- _TASK GOAL_
From the items below, pull out each line that contains the word "Confirmed" and copy it in full.

- _MATERIAL PROVIDED_
----
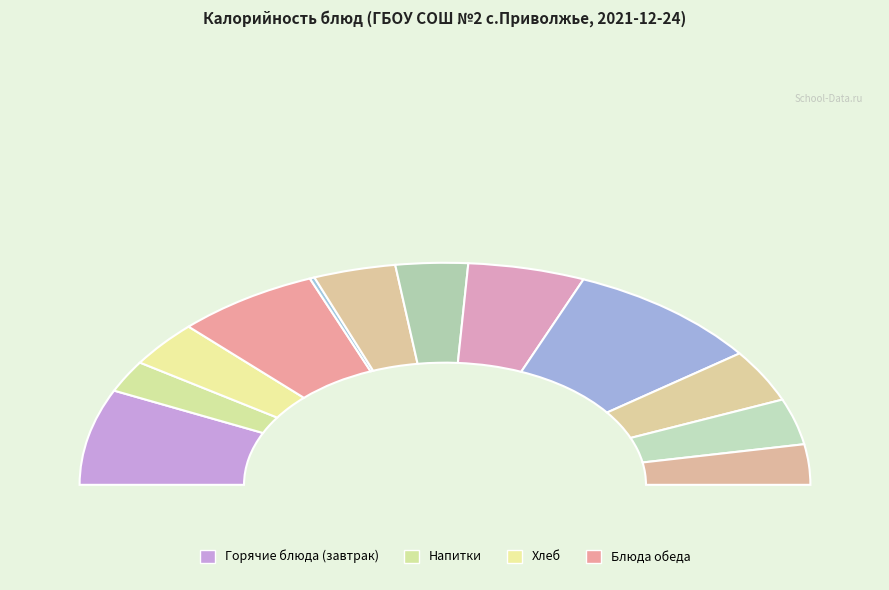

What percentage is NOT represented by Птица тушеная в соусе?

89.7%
----
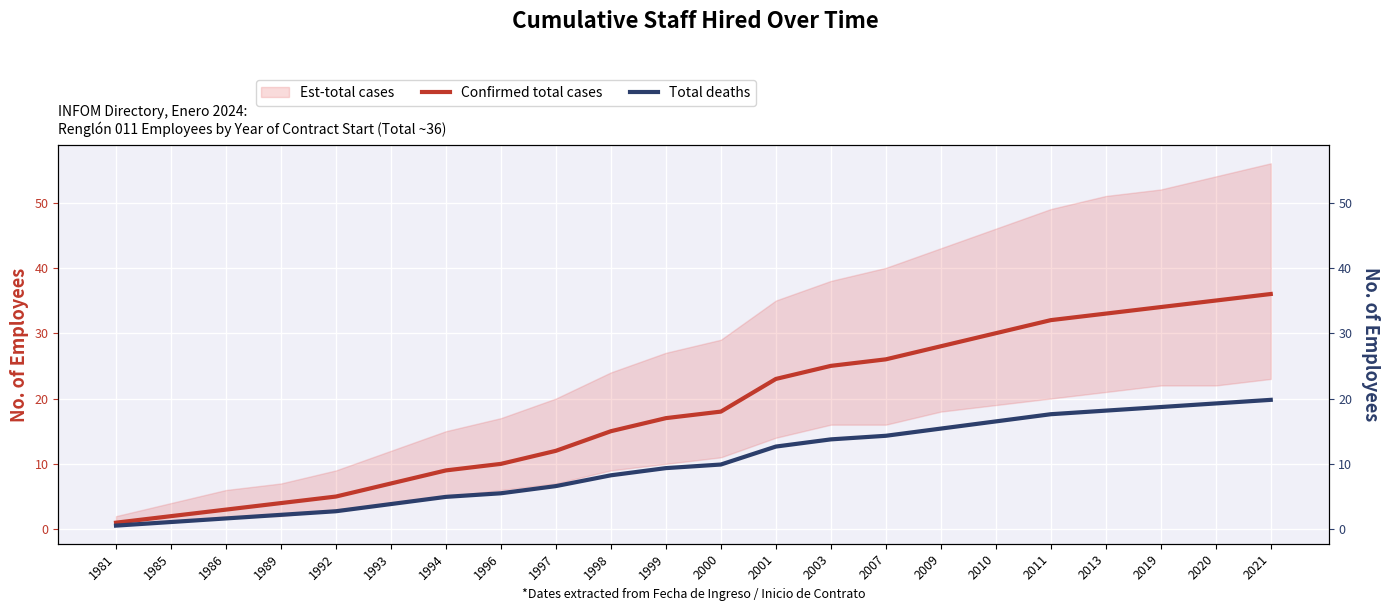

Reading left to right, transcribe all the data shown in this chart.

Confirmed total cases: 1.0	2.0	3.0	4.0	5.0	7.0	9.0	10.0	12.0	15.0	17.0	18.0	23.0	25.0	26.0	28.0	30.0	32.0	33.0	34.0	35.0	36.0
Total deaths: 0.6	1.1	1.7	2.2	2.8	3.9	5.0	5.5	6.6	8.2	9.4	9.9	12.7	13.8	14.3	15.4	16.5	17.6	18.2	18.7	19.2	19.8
----
- _PROBLEM SOLUTION_
Confirmed total cases: 1.0	2.0	3.0	4.0	5.0	7.0	9.0	10.0	12.0	15.0	17.0	18.0	23.0	25.0	26.0	28.0	30.0	32.0	33.0	34.0	35.0	36.0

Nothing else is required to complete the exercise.